Открывали сезон и юбилей отмечали "Живым", восстановленным и включённым в репертуар пятью годами раньше – после возвращения Юрия Петровича в Россию. Аншлаг, как в лучшие годы. Публика в зале, в основном, не первой молодости – старая таганская публика. Много знакомых. Обнимаемся, радуясь встрече. И празднику, которого так ждали. Только будет ли праздник…
Валерий Золотухин перед началом спектакля прямо на сцене, при публике, даёт интервью корреспонденту "Маяка" – радиостанции, у которой тоже в этом году тридцатилетие. Интервью как интервью – в детали не вслушивался: только слишком резко, обиженно, с элементами злобы звучат слова о "раскольниках", которые рядом, по соседству, на новой сцене, тоже отмечают юбилей Таганки.

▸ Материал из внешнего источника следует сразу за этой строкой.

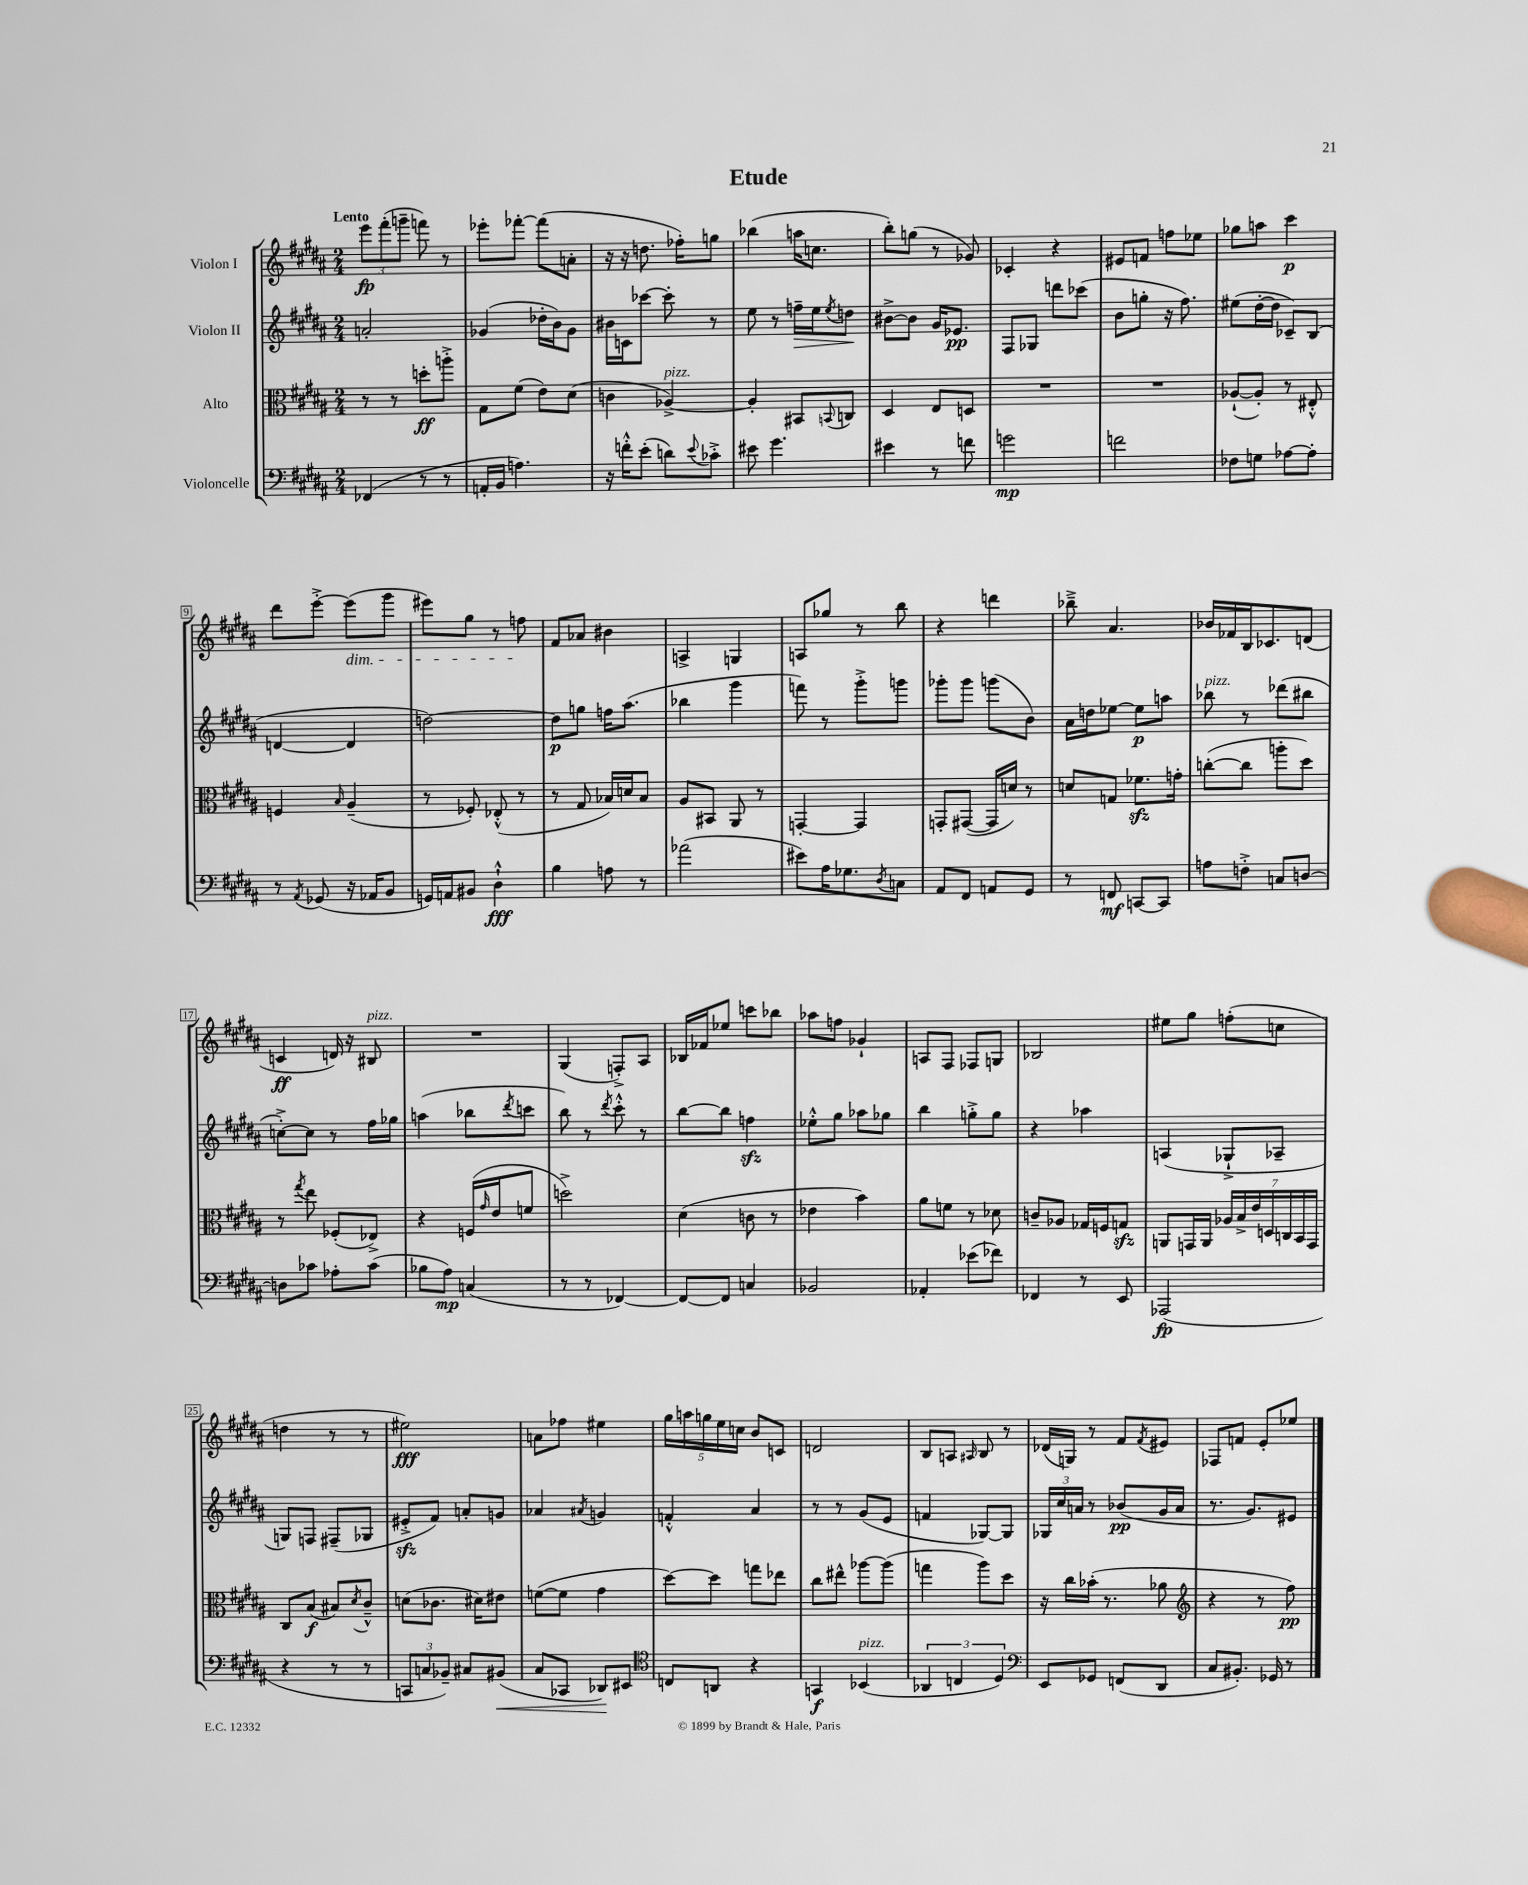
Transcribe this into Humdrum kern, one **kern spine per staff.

**kern	**dynam	**kern	**dynam	**kern	**dynam	**kern	**dynam
*part4	*part4	*part3	*part3	*part2	*part2	*part1	*part1
*staff4	*staff4	*staff3	*staff3	*staff2	*staff2	*staff1	*staff1
*I"Violoncelle	*	*I"Alto	*	*I"Violon II	*	*I"Violon I	*
*clefF4	*	*clefC3	*	*clefG2	*	*clefG2	*
*k[f#c#g#d#a#]	*	*k[f#c#g#d#a#]	*	*k[f#c#g#d#a#]	*	*k[f#c#g#d#a#]	*
*M2/4	*	*M2/4	*	*M2/4	*	*M2/4	*
=1	=1	=1	=1	=1	=1	=1	=1
!	!	!	!	!	!	!LO:TX:a:B:t=Lento	!
(4FF-X/	.	8r	.	2an'/	.	12eee\L	fp
.	.	.	.	.	.	(12fff#'\	.
.	.	8r	.	.	.	.	.
.	.	.	.	.	.	12gggn~\J	.
8r	.	8ddn'\L	ff	.	.	8fffn\)	.
8r	.	8aan'^\J	.	.	.	8r	.
=2	=2	=2	=2	=2	=2	=2	=2
16AAn'/LL	.	8G#\L	.	(4g-X/	.	8eee-X'\L	.
16BB/JJ	.	.	.	.	.	.	.
4.An\)	.	(8f#\J	.	.	.	[8fff-X'\J	.
.	.	8e\L)	.	16dd-X'\LL	.	(8fff-\L]	.
.	.	.	.	16b\J)	.	.	.
.	.	(8d#\J	.	8g-\J	.	8an'\J	.
=3	=3	=3	=3	=3	=3	=3	=3
16r	.	4cn\	.	16b#X\LL	.	16r	.
16fn'^^\KL	.	.	.	16cn\J	.	16r	.
(8e'\J	.	.	.	[8ccc-X\J	.	8.ddn\	.
!	!	!LO:TX:a:i:t=pizz.	!	!	!	!	!
8dn\L)	.	[4A-X^/)	.	8ccc-'\]	.	.	.
.	.	.	.	.	.	16ff-X'\KL)	.
8qqe/	.	.	.	.	.	.	.
8c-X'^\J	.	.	.	8r	.	8ggn\J	.
=4	=4	=4	=4	=4	=4	=4	=4
8e#X\	.	4A-'/]	.	8ee\	.	(4bb-X\	.
4.g#\	.	.	.	8r	.	.	.
!	!	!	!	!	!LO:HP:b	!	!
.	.	8BB#X/L	.	16ffn~\LL	>	16aan\KL	.
.	.	.	.	16ee\J	.	8.ccn\J	.
.	.	8qqBBn/	.	8qee/	.	.	.
.	.	8Cn/J	.	8ddn\J	.	.	.
.	.	.	.	.	]	.	.
=5	=5	=5	=5	=5	=5	=5	=5
4e#X\	.	4D#/	.	[8b#X^\L	.	8bb'\L)	.
.	.	.	.	8b#\J]	.	(8ggn\J	.
8r	.	8E/L	.	16g#/KL	.	8r	.
.	.	.	.	8.e-X/J	pp	.	.
8fn\	.	8Dn/J	.	.	.	8g-X/)	.
=6	=6	=6	=6	=6	=6	=6	=6
2gn\	mp	2r	.	8F#/L	.	4c-X'/	.
.	.	.	.	8G-X/J	.	.	.
.	.	.	.	8dddn\L	.	4r	.
.	.	.	.	(8ccc-X\J	.	.	.
=7	=7	=7	=7	=7	=7	=7	=7
2fn\	.	2r	.	8b\L	.	8e#X/L	.
.	.	.	.	8ggn'\J	.	8fn/J	.
.	.	.	.	16r	.	8ffn\L	.
.	.	.	.	8.ff#\)	.	.	.
.	.	.	.	.	.	8ee-X\J	.
=8	=8	=8	=8	=8	=8	=8	=8
8F-X\L	.	([8A-X`/L	.	(8ee#X\L	.	8gg-X\L	.
8Gn\J	.	8A-'/J])	.	[16dd#'\L	.	8aan\J	.
.	.	.	.	16dd#\JJ]	.	.	.
[8A-X\L	.	8r	.	8c-X~/L)	.	4ccc#\	p
8A-'\J]	.	8E#X'^^/	.	(8B/J	.	.	.
!!LO:LB:g=z
=9	=9	=9	=9	=9	=9	=9	=9
8r	.	4Fn/	.	[4dn/	.	8ddd#\L	.
8qAA#/	.	.	.	.	.	.	.
(8GG-X/	.	.	.	.	.	[8eee'^\J	.
.	.	16qqB/	.	.	.	.	.
!	!	!	!	!	!	!LO:TX:b:i:t=dim.	!
16r	.	(4A#~/	.	4d/]	.	(8eee\L]	.
16AA-X/KL	.	.	.	.	.	.	.
8BB/J	.	.	.	.	.	8ggg#\J	.
=10	=10	=10	=10	=10	=10	=10	=10
16GGn/LL)	.	8r	.	[2ddn\)	.	8eee#X\L)	.
16AAn/J	.	.	.	.	.	.	.
8BB#X/J	.	8F-X'/)	.	.	.	8gg#\J	.
4D#`^^\	fff	(8E-X'^^/	.	.	.	8r	.
.	.	8r	.	.	.	8ffn\	.
=11	=11	=11	=11	=11	=11	=11	=11
4B\	.	8r	.	8dd\L]	p	8f#/L	.
.	.	8G#/	.	8ggn\J	.	8a-X/J	.
8An\	.	16B-X/LL)	.	16ffn\KL	.	4b#X\	.
.	.	16dn/J	.	(8.aa#\J	.	.	.
8r	.	8B-/J	.	.	.	.	.
=12	=12	=12	=12	=12	=12	=12	=12
(2a-X\	.	8A#/L	.	4bb-X\	.	4An^/	.
.	.	8BB#X/J	.	.	.	.	.
.	.	8AA#/	.	4ggg#\	.	4Gn/	.
.	.	8r	.	.	.	.	.
=13	=13	=13	=13	=13	=13	=13	=13
8e#X\L)	.	[4GGn'/	.	8fffn\)	.	8An/L	.
16A#\K	.	.	.	8r	.	8gg-X/J	.
8.G-X\	.	.	.	.	.	.	.
.	.	4GG/]	.	8ggg#'^\L	.	8r	.
8qD#/	.	.	.	.	.	.	.
8Cn\J	.	.	.	8gggn\J	.	8bb\	.
=14	=14	=14	=14	=14	=14	=14	=14
8AA#/L	.	8GGn'/L	.	8ggg-X'\L	.	4r	.
8FF#/J	.	([8GG#X/J	.	8ggg-\J	.	.	.
8AAn/L	.	16GG#/LL]	.	(8gggn\L	.	4dddn\	.
.	.	16dn/JJ)	.	.	.	.	.
8GG#/J	.	8r	.	8b\J)	.	.	.
=15	=15	=15	=15	=15	=15	=15	=15
8r	.	8dn/L	.	16a#\LL	.	8bb-X~^\	.
.	.	.	.	16ddn\J	.	.	.
8FFn/	mf	8Gn/J	.	[8ee-X\J	.	4.a#/	.
[8CCn/L	.	8.f-Xzz\L	.	8ee-\L]	p	.	.
8CC/J]	.	.	.	8aan\J	.	.	.
.	.	16gn'\Jk	.	.	.	.	.
=16	=16	=16	=16	=16	=16	=16	=16
!	!	!	!	!LO:TX:a:i:t=pizz.	!	!	!
8An\L	.	([8ccn'\L	.	8bb-X\	.	16b-X/LL	.
.	.	.	.	.	.	16f-X/	.
8Fn'^\J	.	8cc\J]	.	8r	.	16B/J	.
.	.	.	.	.	.	8.c-X/	.
8Cn/L	.	8aan'\L	.	(8ddd-X\L	.	.	.
[8Dn/J	.	8dd#\J)	.	8bb#X\J	.	(8dn/J	.
!!LO:LB:g=z
=17	=17	=17	=17	=17	=17	=17	=17
8Dn\L]	.	8r	.	[8ccn'^\L)	.	4cn/	ff
.	.	8qgg#/	.	.	.	.	.
8c-X\J	.	8ee\	.	8cc\J]	.	.	.
8A-X'\L	.	(8F-X'/L	.	8r	.	16dn/)	.
.	.	.	.	.	.	16r	.
!	!	!	!	!	!	!LO:TX:a:i:t=pizz.	!
(8c-\J	.	8E-X^/J)	.	16ff#\LL	.	8B#X/	.
.	.	.	.	16gg-X\JJ	.	.	.
=18	=18	=18	=18	=18	=18	=18	=18
8B-X\L	.	4r	.	(4aan\	.	2r	.
8A#\J)	mp	.	.	.	.	.	.
(4Cn/	.	(16Fn/LL	.	8bb-X\L	.	.	.
.	.	16qqg#/	.	.	.	.	.
.	.	16e/J	.	.	.	.	.
.	.	.	.	8qddd#/	.	.	.
.	.	8fn/J	.	8cccn\J	.	.	.
=19	=19	=19	=19	=19	=19	=19	=19
8r	.	2ddn^\)	.	8bb\)	.	(4G#/	.
8r	.	.	.	8r	.	.	.
.	.	.	.	8qddd#/	.	.	.
[4FF-X/)	.	.	.	8ccc#'^^\	.	8Fn'^/L)	.
.	.	.	.	8r	.	8A#/J	.
=20	=20	=20	=20	=20	=20	=20	=20
8FF-/L_	.	(4d#\	.	[8bb\L	.	16B-X/LL	.
.	.	.	.	.	.	16f-X/J	.
8FF-/J]	.	.	.	8bb\J]	.	8ee-X/J	.
4Cn/	.	8cn\	.	4ffnzz\	.	8cccn\L	.
.	.	8r	.	.	.	8bb-X\J	.
=21	=21	=21	=21	=21	=21	=21	=21
2BB-X/	.	4e-X\	.	8ee-X'^^\L	.	8aa-X\L	.
.	.	.	.	8gg#\J	.	8ffn\J	.
.	.	4b\)	.	8aa-X\L	.	4g-X`/	.
.	.	.	.	8gg-X\J	.	.	.
=22	=22	=22	=22	=22	=22	=22	=22
4AA-X'/	.	8a#\L	.	4bb\	.	8An/L	.
.	.	8fn\J	.	.	.	8F#/J	.
(8e-X\L	.	8r	.	8ggn'^\L	.	8F-X/L	.
8f-X\J)	.	8d-X\	.	8gg\J	.	8Gn/J	.
=23	=23	=23	=23	=23	=23	=23	=23
4FF-X/	.	8cn~/L	.	4r	.	2B-X/	.
.	.	8A-X/J	.	.	.	.	.
8r	.	16G-X/LL	.	4aa-X\	.	.	.
.	.	16Fn/J	.	.	.	.	.
8EE/	.	8Gnzz/J	.	.	.	.	.
=24	=24	=24	=24	=24	=24	=24	=24
(2AAA-X/	fp	8AAn/L	.	(4An/	.	8ee#X\L	.
.	.	16GGn/L	.	.	.	8gg#\J	.
.	.	16AA/JJ	.	.	.	.	.
.	.	28A-X/LL	.	8G-X`^/L	.	(8ffn'\L	.
.	.	28B^/	.	.	.	.	.
.	.	28e/	.	.	.	.	.
.	.	28Dn/	.	.	.	.	.
.	.	.	.	8A-X~/J	.	8ccn\J	.
.	.	28Cn/	.	.	.	.	.
.	.	28BB/	.	.	.	.	.
.	.	28GG/JJ	.	.	.	.	.
!!LO:LB:g=z
=25	=25	=25	=25	=25	=25	=25	=25
4r	.	8C#/L	.	8Gn/L)	.	4ddn\	.
.	.	(8B/J	f	8Fn/J	.	.	.
8r	.	8B#X/L)	.	(8F#X~/L	.	8r	.
.	.	8qd#/	.	.	.	.	.
8r	.	8c#~^^/J	.	8G-X/J	.	8r	.
=26	=26	=26	=26	=26	=26	=26	=26
12CCn/L	.	(8dn\L	.	8e#Xzz'^/L	.	2ee#X\)	fff
12Cn/	.	.	.	.	.	.	.
.	.	8.c-X\J	.	8f#/J)	.	.	.
12BB-X~/J)	.	.	.	.	.	.	.
8C#X/L	.	.	.	8an'/L	.	.	.
.	.	16d#X\KL)	.	.	.	.	.
!	!LO:HP:b	!	!	!	!	!	!
(8BB#X/J	<	8e#X\J	.	8gn/J	.	.	.
=27	=27	=27	=27	=27	=27	=27	=27
8C#/L	.	([8fn\L	.	4a-X/	.	8an\L	.
8CC-X/J	.	8f\J]	.	.	.	8ff-X\J	.
.	.	.	.	8qa#X/	.	.	.
8DD-X/L)	.	4g#\	.	4gn/	.	4ee#X\	.
8EE#X/J	[	.	.	.	.	.	.
=28	=28	=28	=28	=28	=28	=28	=28
*clefC4	*	*	*	*	*	*	*
8Cn/L	.	[8dd#\L)	.	4fn'^^/	.	20gg#\LL	.
.	.	.	.	.	.	20aan\	.
.	.	.	.	.	.	20ggn\	.
8AAn/J	.	8dd#\J]	.	.	.	.	.
.	.	.	.	.	.	20ee\	.
.	.	.	.	.	.	20ccn\JJ	.
4r	.	8ggn\L	.	4a#/	.	8b/L	.
.	.	8ee-X\J	.	.	.	8cn/J	.
=29	=29	=29	=29	=29	=29	=29	=29
4GGn/	f	8cc#\L	.	8r	.	2dn/	.
.	.	8ee#X^^\J	.	8r	.	.	.
!LO:TX:a:i:t=pizz.	!	!	!	!	!	!	!
(4BB-X/	.	[8aa-X\L	.	(8g#/L	.	.	.
.	.	(8aa-\J]	.	8e/J	.	.	.
=30	=30	=30	=30	=30	=30	=30	=30
6AA-X/	.	4ggn\	.	4fn/	.	8B/L	.
.	.	.	.	.	.	8An/J	.
6Cn/	.	.	.	.	.	.	.
.	.	.	.	.	.	16qqA#X/	.
.	.	8aa#\L)	.	[8G-X/L)	.	8B/	.
6D#/)	.	.	.	.	.	.	.
.	.	8dd#\J	.	8G-/J]	.	8r	.
=31	=31	=31	=31	=31	=31	=31	=31
*clefF4	*	*	*	*	*	*	*
8EE/L	.	16r	.	24G-X/LL	.	(16d-X/LL	.
.	.	.	.	24cc#/	.	.	.
.	.	16cc#\LL	.	.	.	16Gn/JJ)	.
.	.	.	.	24an/JJ	.	.	.
8GG-X/J	.	(16b-X'\JJ	.	8r	.	8r	.
.	.	8.r	.	.	.	.	.
(8FFn/L	.	.	.	(8b-X/L	pp	8f#/L	.
.	.	.	.	.	.	8qf#/	.
8DD#/J	.	8a-X\	.	16g#/L	.	8e#X/J	.
.	.	.	.	16a/JJ	.	.	.
=32	=32	=32	=32	=32	=32	=32	=32
*	*	*clefG2	*	*	*	*	*
8C#/L	.	4r	.	8.r	.	8F-X/L	.
8.BB#X'/J)	.	.	.	.	.	8fn/J	.
.	.	.	.	8.g#/L)	.	.	.
.	.	8r	.	.	.	8e'/L	.
16GG-X/	.	.	.	.	.	.	.
8r	.	8ff#\)	pp	8e#X/J	.	8ee-X/J	.
==	==	==	==	==	==	==	==
*-	*-	*-	*-	*-	*-	*-	*-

Спектакль начался с опозданием, естественно. И тот спектакль, про который писал десятью годами раньше, и – не тот. Что ряд мизансцен изменён в процессе возобновления спектакля, я знал. Что многие исполнители сменились – понимал и принимал как неизбежность. Потому что в театре – раскол. И распад как следствие. Так далеко зашла эта болезнь, что уже и медицина бессильна, и физики с хитроумными их лучами тоже вряд ли помогут.
И никто – ни с той половины, ни с этой – думать и слышать не хочет, что лишь вместе они – Таганка, а врозь – что угодно, только не тот Театр, который так много значил для всех присутствующих сегодня в зале. Да разве только для них?! "Иных уж нет, а те далече"…
В разных лагерях оказались люди в равной степени мне дорогие. Бортник, Боровский, Глаголин, Золотухин, Межевич, Полицеймако, Смирнов, Шаповалов – здесь. Там – Джабраилов, Жукова, Петров, Славина, Филатов… И Губенко там – в качестве художественного руководителя контрлюбимовской команды, в которой сегодня не меньше десятка тех, что сердце и пупки срывали, ратуя за возвращение Юрия Петровича из вынужденной эмиграции…
Ни в том, ни в другом стане не было в тот день Демидовой и Хмельницкого, Дыховичного и Смехова. Не было на юбилее Галины Николаевны Власовой и Готлиба Михайловича Ронинсона – умерли они, Галина Николаевна полтора года назад, "Гошенька" – ещё раньше.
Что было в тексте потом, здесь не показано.